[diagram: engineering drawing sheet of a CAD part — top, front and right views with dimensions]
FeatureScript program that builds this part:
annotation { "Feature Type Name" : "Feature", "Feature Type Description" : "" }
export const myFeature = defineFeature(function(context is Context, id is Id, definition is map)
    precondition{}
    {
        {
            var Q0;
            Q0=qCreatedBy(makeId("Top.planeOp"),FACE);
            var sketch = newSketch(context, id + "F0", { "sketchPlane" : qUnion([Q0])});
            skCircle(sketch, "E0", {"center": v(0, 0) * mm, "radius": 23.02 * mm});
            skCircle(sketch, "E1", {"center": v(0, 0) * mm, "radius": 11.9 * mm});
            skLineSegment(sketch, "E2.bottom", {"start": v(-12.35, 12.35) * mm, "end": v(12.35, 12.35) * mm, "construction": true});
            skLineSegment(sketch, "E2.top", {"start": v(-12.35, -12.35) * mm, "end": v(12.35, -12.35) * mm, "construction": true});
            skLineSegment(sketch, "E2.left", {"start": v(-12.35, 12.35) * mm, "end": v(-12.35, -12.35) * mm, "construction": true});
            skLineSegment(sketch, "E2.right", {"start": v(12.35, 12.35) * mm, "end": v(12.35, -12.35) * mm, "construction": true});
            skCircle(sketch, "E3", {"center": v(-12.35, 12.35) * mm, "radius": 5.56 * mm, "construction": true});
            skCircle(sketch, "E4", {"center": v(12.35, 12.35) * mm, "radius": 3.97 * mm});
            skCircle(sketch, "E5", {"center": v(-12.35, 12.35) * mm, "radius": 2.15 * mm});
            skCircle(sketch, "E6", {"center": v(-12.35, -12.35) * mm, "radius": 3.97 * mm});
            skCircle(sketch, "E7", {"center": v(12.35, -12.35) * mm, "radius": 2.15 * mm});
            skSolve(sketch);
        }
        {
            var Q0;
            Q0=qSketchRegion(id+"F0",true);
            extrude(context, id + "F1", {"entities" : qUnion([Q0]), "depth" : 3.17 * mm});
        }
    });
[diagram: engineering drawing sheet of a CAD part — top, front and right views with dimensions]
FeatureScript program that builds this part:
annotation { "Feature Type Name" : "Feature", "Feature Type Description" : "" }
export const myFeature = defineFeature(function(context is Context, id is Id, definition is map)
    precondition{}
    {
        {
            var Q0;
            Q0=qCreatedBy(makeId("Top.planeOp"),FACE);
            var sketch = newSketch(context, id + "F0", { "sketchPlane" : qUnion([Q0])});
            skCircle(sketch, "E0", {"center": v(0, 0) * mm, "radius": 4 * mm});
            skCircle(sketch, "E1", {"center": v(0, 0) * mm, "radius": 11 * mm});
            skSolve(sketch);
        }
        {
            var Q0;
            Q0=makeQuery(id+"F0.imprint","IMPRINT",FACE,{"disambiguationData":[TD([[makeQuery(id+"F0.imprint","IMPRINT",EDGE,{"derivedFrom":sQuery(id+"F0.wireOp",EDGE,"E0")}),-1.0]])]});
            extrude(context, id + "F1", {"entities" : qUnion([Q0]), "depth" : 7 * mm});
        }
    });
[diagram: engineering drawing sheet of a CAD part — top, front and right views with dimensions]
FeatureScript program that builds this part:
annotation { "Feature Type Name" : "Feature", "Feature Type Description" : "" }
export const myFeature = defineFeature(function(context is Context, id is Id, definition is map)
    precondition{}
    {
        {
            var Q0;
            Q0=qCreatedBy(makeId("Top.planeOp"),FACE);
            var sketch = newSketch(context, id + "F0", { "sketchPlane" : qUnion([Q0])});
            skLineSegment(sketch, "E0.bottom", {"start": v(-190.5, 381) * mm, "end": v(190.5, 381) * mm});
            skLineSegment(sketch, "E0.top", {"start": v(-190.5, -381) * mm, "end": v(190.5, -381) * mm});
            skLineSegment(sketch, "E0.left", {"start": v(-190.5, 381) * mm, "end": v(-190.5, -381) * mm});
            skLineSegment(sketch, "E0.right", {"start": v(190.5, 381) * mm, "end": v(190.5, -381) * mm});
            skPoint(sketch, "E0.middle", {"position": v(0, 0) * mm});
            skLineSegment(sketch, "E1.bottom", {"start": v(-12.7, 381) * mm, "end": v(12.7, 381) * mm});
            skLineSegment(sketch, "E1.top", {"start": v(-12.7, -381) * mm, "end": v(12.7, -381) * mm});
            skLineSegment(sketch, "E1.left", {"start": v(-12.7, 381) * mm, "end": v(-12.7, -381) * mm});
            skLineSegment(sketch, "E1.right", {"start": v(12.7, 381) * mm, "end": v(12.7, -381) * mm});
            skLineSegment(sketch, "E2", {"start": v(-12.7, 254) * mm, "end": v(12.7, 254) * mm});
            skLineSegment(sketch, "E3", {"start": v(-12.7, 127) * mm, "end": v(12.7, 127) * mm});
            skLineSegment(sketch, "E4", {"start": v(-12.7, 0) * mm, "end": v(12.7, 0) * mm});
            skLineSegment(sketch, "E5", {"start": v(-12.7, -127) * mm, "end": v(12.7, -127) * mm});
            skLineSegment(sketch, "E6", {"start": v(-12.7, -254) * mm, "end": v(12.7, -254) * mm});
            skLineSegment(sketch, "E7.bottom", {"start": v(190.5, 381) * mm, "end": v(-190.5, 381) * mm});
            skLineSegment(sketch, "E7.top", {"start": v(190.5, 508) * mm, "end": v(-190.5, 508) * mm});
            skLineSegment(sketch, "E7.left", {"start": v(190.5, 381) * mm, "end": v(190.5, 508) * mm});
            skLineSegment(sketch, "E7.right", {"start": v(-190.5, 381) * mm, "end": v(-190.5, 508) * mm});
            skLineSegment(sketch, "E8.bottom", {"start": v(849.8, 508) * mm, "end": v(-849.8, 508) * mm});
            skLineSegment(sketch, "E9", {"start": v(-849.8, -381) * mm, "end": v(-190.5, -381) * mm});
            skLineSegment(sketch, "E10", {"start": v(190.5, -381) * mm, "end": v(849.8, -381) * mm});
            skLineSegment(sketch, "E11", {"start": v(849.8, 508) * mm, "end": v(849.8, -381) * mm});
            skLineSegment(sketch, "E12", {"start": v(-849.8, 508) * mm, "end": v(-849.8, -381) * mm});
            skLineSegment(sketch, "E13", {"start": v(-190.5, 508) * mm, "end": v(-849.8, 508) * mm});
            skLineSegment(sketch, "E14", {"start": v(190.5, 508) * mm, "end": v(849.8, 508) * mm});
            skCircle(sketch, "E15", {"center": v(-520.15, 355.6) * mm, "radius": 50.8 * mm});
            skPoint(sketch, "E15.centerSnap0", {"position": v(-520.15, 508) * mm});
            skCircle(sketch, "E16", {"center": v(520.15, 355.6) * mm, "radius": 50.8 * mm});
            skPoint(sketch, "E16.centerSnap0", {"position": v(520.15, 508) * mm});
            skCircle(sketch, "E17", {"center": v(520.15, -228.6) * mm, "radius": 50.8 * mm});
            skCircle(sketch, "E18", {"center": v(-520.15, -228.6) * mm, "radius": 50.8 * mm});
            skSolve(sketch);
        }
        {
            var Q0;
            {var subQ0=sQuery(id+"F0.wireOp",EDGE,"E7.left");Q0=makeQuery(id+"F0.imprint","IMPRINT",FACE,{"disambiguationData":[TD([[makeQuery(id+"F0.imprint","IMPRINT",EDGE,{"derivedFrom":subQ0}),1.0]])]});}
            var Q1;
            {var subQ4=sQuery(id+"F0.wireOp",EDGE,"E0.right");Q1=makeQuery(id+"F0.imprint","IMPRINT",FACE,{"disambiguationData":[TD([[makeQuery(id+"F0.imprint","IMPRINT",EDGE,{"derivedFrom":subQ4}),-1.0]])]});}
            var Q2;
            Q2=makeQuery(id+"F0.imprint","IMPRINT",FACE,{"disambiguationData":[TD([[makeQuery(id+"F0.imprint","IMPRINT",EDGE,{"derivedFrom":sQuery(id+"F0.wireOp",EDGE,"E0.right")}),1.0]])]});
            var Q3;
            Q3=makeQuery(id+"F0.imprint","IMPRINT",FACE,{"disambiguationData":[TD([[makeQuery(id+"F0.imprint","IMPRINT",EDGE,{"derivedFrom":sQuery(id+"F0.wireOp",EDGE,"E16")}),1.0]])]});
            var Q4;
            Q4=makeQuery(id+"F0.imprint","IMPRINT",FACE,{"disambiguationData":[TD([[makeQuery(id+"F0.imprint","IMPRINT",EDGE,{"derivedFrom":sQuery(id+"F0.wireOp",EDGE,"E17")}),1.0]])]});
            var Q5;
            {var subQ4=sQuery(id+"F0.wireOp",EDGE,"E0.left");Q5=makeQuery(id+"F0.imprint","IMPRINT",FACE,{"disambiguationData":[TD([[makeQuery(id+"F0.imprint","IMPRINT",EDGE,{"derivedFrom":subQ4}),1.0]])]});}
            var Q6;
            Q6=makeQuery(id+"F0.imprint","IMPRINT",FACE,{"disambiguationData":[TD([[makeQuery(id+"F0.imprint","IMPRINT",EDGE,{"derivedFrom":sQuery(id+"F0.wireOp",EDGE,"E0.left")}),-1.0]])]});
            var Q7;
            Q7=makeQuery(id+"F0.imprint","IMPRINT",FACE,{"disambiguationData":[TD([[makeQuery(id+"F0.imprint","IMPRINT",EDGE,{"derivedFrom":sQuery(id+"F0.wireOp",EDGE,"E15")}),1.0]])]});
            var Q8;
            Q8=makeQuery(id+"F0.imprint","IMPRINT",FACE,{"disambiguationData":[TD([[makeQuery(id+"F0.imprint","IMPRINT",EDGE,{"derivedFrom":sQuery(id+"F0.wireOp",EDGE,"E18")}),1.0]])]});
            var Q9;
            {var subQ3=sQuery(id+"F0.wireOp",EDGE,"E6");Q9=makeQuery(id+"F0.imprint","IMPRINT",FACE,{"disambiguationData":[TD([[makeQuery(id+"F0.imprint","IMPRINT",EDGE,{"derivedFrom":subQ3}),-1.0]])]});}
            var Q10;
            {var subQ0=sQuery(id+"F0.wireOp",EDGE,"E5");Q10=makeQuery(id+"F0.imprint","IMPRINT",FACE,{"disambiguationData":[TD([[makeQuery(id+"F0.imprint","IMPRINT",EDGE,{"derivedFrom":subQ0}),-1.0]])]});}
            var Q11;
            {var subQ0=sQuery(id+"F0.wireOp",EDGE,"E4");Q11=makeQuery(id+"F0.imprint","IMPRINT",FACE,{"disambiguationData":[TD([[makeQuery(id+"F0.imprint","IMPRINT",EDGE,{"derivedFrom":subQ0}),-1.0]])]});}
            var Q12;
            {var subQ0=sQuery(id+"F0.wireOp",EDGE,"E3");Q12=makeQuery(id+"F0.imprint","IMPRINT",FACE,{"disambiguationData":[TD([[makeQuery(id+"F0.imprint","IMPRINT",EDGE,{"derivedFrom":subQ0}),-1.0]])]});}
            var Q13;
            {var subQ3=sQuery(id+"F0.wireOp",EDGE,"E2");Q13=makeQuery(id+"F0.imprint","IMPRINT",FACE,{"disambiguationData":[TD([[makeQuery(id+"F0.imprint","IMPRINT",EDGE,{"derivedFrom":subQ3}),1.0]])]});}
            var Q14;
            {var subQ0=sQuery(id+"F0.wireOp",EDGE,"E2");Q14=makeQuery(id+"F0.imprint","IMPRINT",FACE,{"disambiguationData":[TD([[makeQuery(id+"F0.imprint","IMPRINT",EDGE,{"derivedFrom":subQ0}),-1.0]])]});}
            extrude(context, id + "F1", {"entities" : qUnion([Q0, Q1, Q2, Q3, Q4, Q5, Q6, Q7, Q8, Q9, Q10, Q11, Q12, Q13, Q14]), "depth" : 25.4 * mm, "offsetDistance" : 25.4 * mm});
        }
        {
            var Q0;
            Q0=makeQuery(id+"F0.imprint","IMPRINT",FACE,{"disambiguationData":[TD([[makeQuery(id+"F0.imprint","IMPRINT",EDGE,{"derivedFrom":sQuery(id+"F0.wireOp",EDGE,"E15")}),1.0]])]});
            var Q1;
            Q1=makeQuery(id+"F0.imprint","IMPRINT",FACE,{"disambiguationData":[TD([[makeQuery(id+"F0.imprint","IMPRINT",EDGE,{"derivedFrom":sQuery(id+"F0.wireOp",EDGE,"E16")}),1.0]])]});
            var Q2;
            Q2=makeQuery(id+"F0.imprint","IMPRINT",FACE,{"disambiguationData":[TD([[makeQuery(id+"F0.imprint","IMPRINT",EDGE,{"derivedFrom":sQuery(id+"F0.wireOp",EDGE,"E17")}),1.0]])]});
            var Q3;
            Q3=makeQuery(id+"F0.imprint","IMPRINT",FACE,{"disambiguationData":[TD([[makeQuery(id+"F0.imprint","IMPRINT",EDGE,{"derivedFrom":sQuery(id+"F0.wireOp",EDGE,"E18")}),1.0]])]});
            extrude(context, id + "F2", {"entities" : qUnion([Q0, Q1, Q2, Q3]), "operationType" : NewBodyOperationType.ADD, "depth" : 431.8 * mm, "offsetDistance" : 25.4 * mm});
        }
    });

- _Work to do_
Which lines in the material above contain the string "depth"? Pick out each one and copy it in full.

- _Exercise solution_
            extrude(context, id + "F1", {"entities" : qUnion([Q0]), "depth" : 3.17 * mm});
            extrude(context, id + "F1", {"entities" : qUnion([Q0]), "depth" : 7 * mm});
            extrude(context, id + "F1", {"entities" : qUnion([Q0, Q1, Q2, Q3, Q4, Q5, Q6, Q7, Q8, Q9, Q10, Q11, Q12, Q13, Q14]), "depth" : 25.4 * mm, "offsetDistance" : 25.4 * mm});
            extrude(context, id + "F2", {"entities" : qUnion([Q0, Q1, Q2, Q3]), "operationType" : NewBodyOperationType.ADD, "depth" : 431.8 * mm, "offsetDistance" : 25.4 * mm});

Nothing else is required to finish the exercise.